Nanda Vigo

Nanda Vigo al MACTE

Un importante progetto dedicato a una grande artista recentemente scomparsa, un’installazione affascinante fondata su un dialogo tra architettura e arti visive, un museo giovane che rappresenta una delle novità più interessanti nello scenario nazionale: il MACTE di Termoli, che ha da poco compiuto un anno, propone una mostra di Nanda Vigo (Milano 1936-2020), esponente del Gruppo Zero e una delle protagoniste del rinnovamento dell’arte italiana del secondo dopoguerra.

Il progetto, a cura di Laura Cherubini in collaborazione con l’Archivio Nanda Vigo, è stato inaugurato il 29 febbraio, poco prima del lockdown che ha interessato l’intero Paese e della dipartita dell’artista, scomparsa il 16 maggio, in questo drammatico anno di gravi perdite che hanno colpito il mondo dell’arte. 

Con l’esposizione dedicata a Vigo il MACTE, Museo d’Arte Contemporanea di Termoli, prosegue il lavoro di valorizzazione della sua importante raccolta attraverso progetti dedicati ai suoi maggiori artisti, in un progetto a lungo termine dedicato in particolare ai maestri alle avanguardie italiane tra gli anni Sessanta e Sessanta che costituiscono il nucleo centrale della sua collezione. 

Il museo, ottimamente organizzato dalla fondazione presieduta da Paolo De Matteis Larivera, è stato egregiamente condotto pro tempore da Laura Cherubini (una delle maggiori storiche dell’arte italiana che si è sviluppata dal secondo dopoguerra in poi) e sarà ora diretto dalla vincitrice del bando di selezione, Caterina Riva, che approda a Temoli dopo molte rilevanti esperienze internazionali. 

La mostra in corso è la conferma del ruolo chiave di Vigo nello sviluppo delle arti non solo in Italia, per la sua capacità di essere insieme artista visiva, designer e architetto, in un momento storico, tra anni Sessanta e Settanta, in cui l’Italia era al centro delle ricerche internazionali. 

L’evento di Termoli è del resto il proseguimento ideale della grande mostra antologica dedicata a Vigo lo scorso anno al Palazzo Reale di Milano (curata da Marco Meneguzzo) e aggiunge un apprezzabile tassello per riconsiderare questa artista nella complessità del suo contributo.
# # # #
[ISTRUZIONI DEI COMPITI]
**A)** Rispondi a queste domande sull'articolo su Nanda Vigo:
(i) Chi ha curato il progetto al MACTE, e con chi in collaborazione?
(ii) In che giorno è scomparsa l'artista?
(iii) Chi ha curato la mostra antologica dedicata a Vigo al Palazzo Reale di Milano?
**B)** Elenca tutte le persone nominate nell'articolo su Nanda Vigo.
**C)** Prosegui l'articolo su Nanda Vigo, partendo subito dopo la sua ultima frase.
Le righe riportate qui costituiscono un materiale a sé, distinto dall'articolo su Nanda Vigo.
# # # #
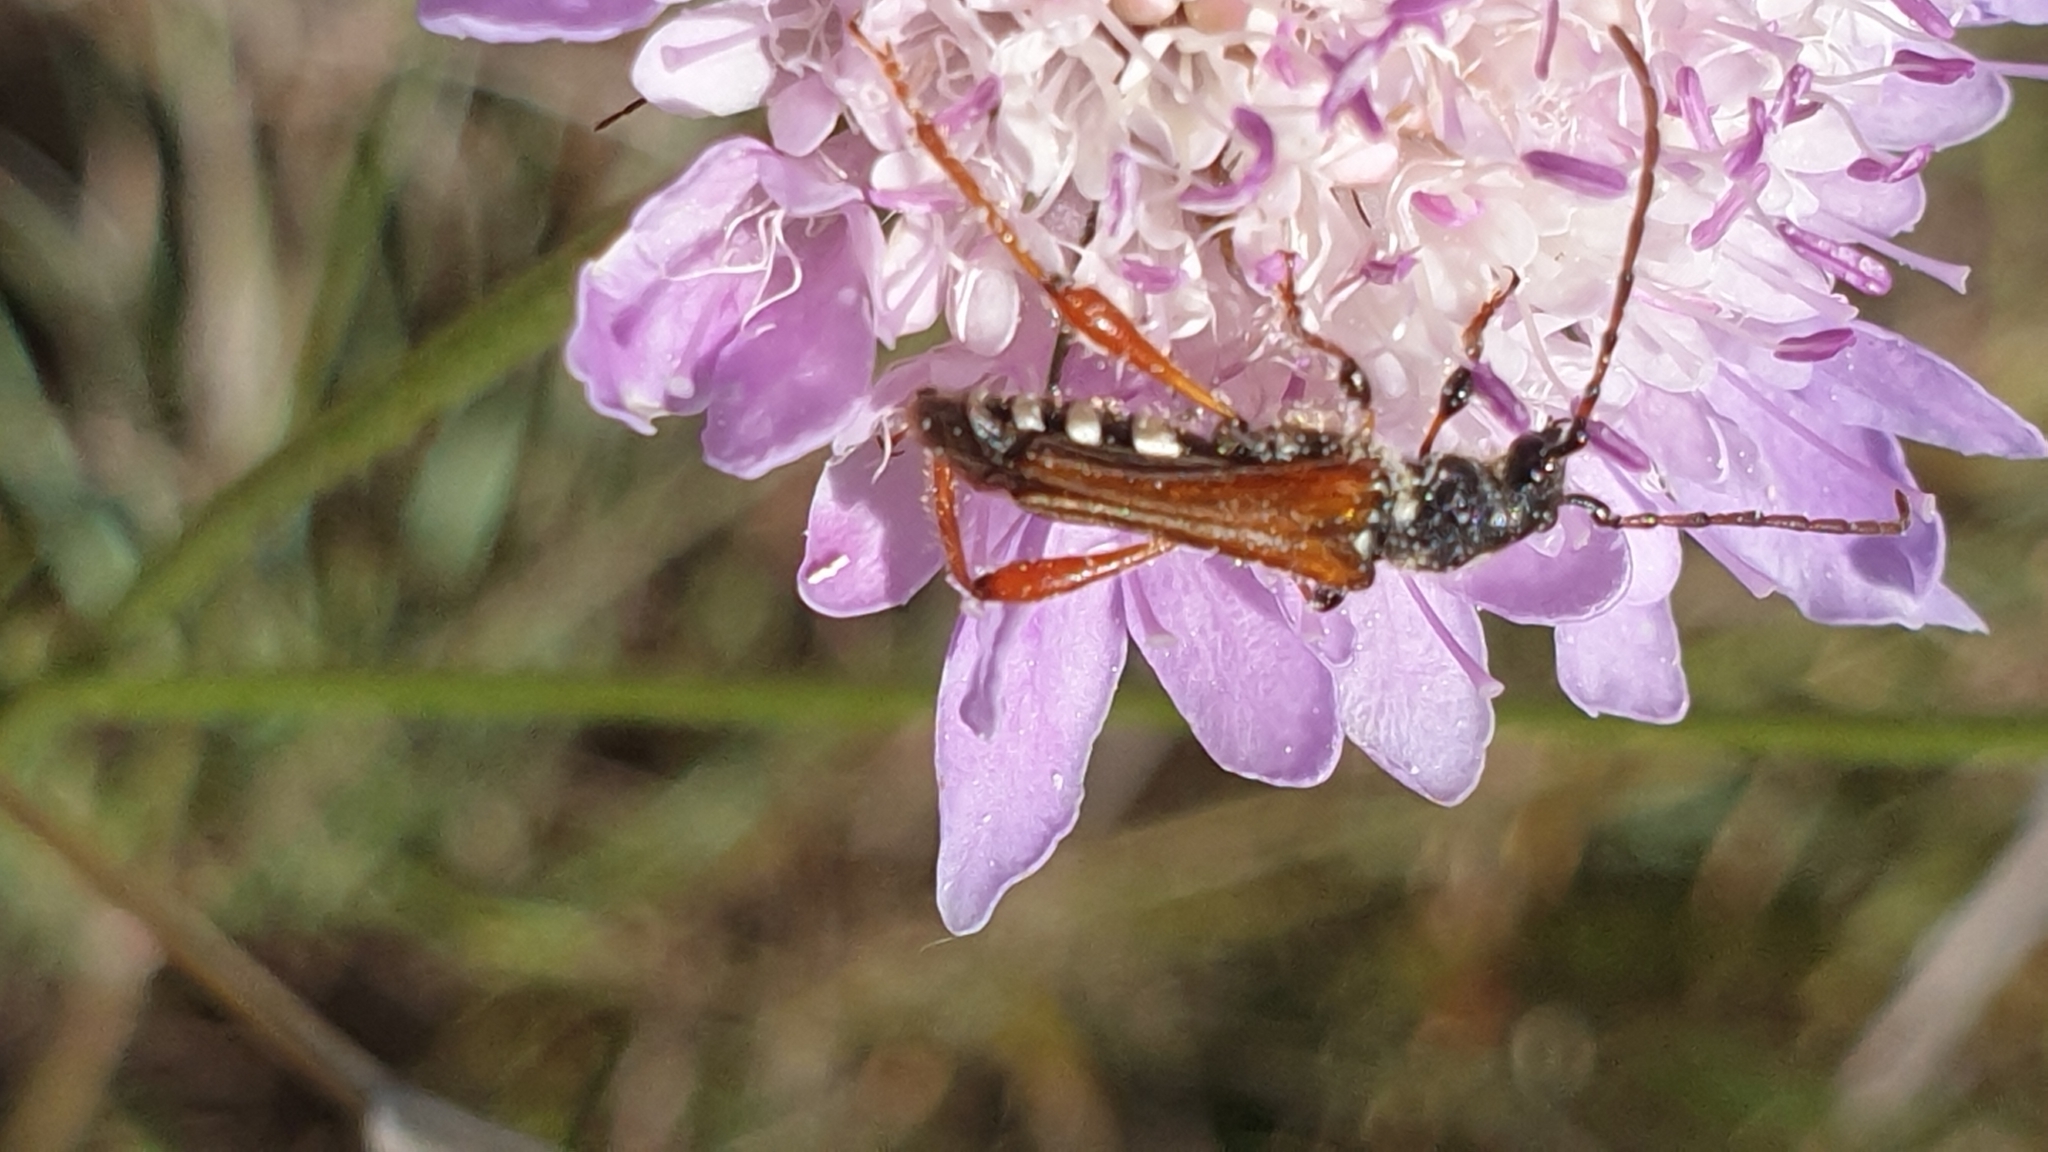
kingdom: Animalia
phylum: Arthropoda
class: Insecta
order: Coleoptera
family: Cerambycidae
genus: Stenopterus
# # # #
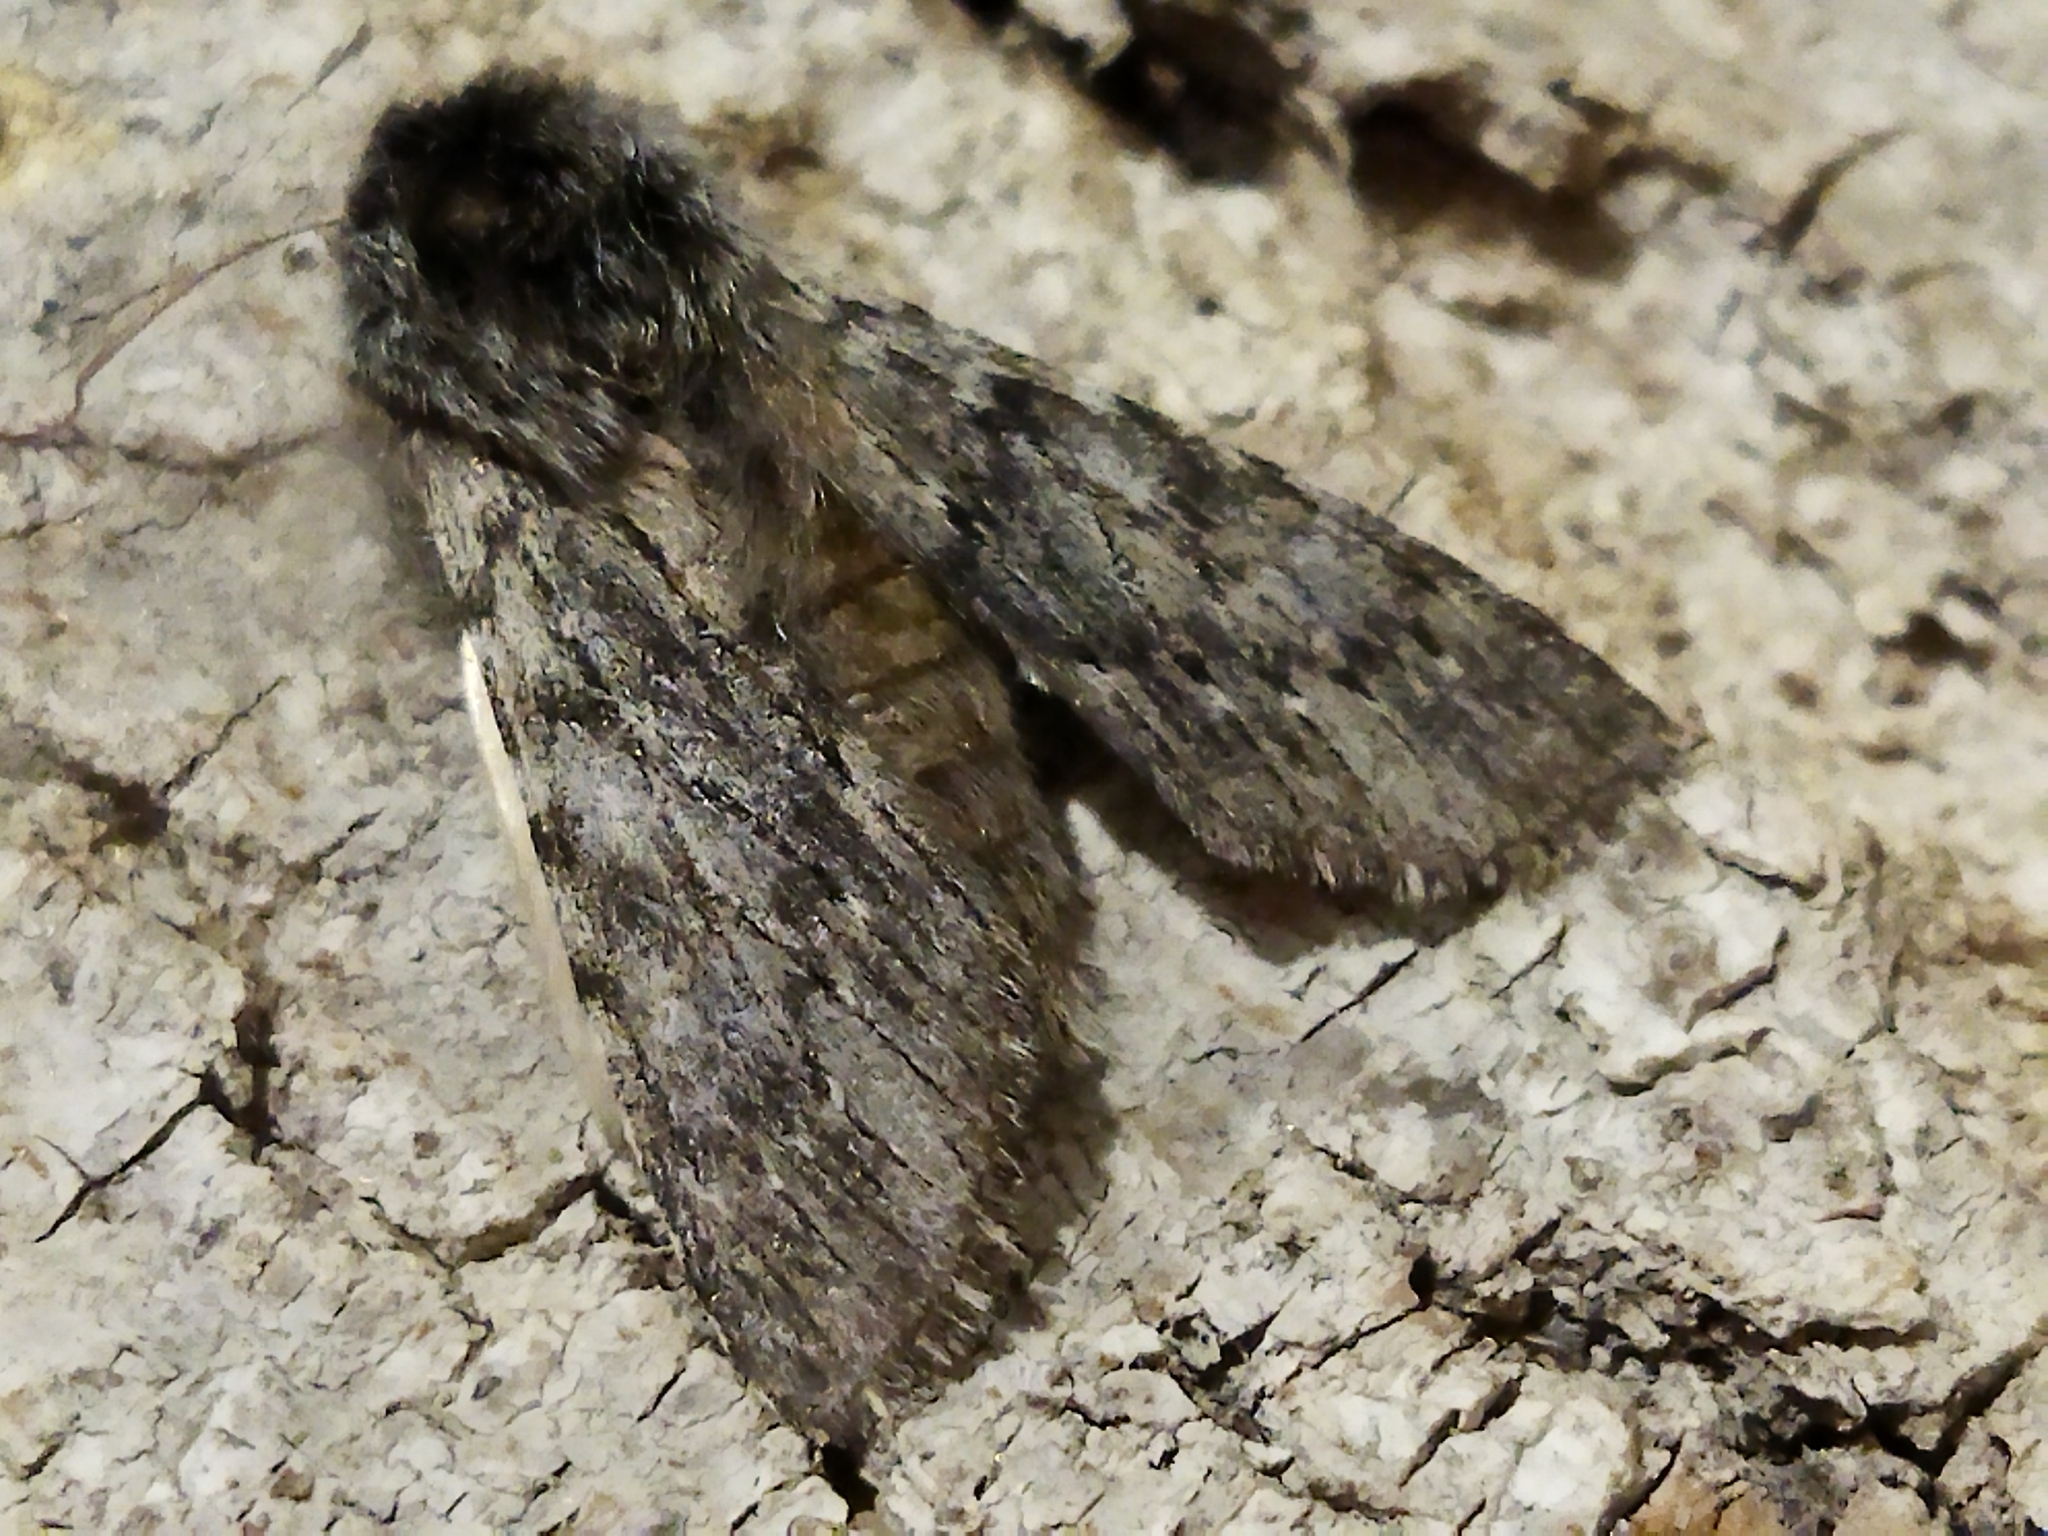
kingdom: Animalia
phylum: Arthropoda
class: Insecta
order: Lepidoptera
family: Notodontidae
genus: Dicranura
# # # #
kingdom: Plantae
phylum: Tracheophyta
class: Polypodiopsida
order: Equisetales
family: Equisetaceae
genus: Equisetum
# # # #
[RISPOSTE AI COMPITI]
**A)**
(i) Laura Cherubini, in collaborazione con l'Archivio Nanda Vigo.
(ii) Il 16 maggio.
(iii) Marco Meneguzzo.

**B)** Nanda Vigo, Laura Cherubini, Paolo De Matteis Larivera, Caterina Riva, Marco Meneguzzo.

**C)**
Nanda Vigo, Sintagma. Foto Gino Di Paolo

Si parte così dall’opera Sintagma con cui Nanda Vigo vinse il Premio Termoli nel 1976, elemento chiave di una sorta di progetto sinfonico in cui tutti i lavori esposti formano una grande orchestra che avvolge il visitatore in una diffusa e totale armonia di strutture razionali e dove tutte le parti si connettono in un’inscindibile relazione linguistica e formale. 

In questo modo i Trigger of Space, gli innescatori di spazio realizzati a partire dagli anni Settanta e di cui fa parte anche Sintagma, rappresentano un ciclo di solenne potenza scultorea in cui la geometria ordina le variazioni di pulsazione luminosa e dove gli elementi si susseguono scandendo lo spazio con la forza sintetica della loro presenza tridimensionale. 

Questo ciclo si lega poi in modo coerente a Light Progressions, Trilogy: Omaggio a Gio Ponti, Lucio Fontana e Piero Manzoni (1993), opera in vetro e neon, dove Vigo celebra due amici e il proprio compagno attraverso le forme e lo splendore di una trinità laica che, nella sua scelta di riduzione e nella sua celebrazione di un medium immateriale come la luce, sembra scendere a ritroso fino alle sorgenti dell’astrazione geometrica e alla visione dell’assoluto di Kazimir Malevič. 

L’opera rappresenta una sfida ai limiti della percezione e ci immerge nelle modulazioni di nero e di rosso, nelle tenebre interrotte soltanto da elementi primari che si innestano in un’oscurità riscattata dalle forme cromatiche immaginate dall’artista. 

Foto Gino Di Paolo

Gli intrecci di questa grande installazione danno pertanto vita a un percorso speciale nello spazio, una sorta di grande opera ambientale unica, una lirica testimonianza di quelle ricerche sulla luce artificiale che rappresentano uno dei maggiori contributi dell’arte italiana alle indagini internazionali. 

Questo è accaduto anche grazie alle innovazioni dello stesso Fontana, partite da suggestioni futuriste e che hanno influenzato profondamente gli artisti come Vigo, capaci di trasformare l’idea integrata della sintonia tra l’opera d’arte e lo spazio che la ospita, rinnovato dalla presenza attiva dell’opera stessa, in quella linea internazionale che si è mossa in direzione dell’environment come esperienza immersiva che coinvolge lo spettatore e che si rinnova felicemente all’interno del MACTE. 

In questo senso si comprende pienamente il ruolo di ponte di Vigo nel contesto artistico italiano, nella sua polimorfica apertura a campi di interesse differenti ma che, in realtà, hanno reso possibile la complessità e la coerenza di un’artista che ha saputo sempre comporre le sue opere con uno sguardo lucido, rigoroso e poetico. 


Nanda Vigo
Light Project 2020
A cura di Laura Cherubini in collaborazione con Archivio Nanda Vigo

MACTE
Museo di Arte Contemporanea di Termoli 
Via Giappone | 86039 Termoli (CB)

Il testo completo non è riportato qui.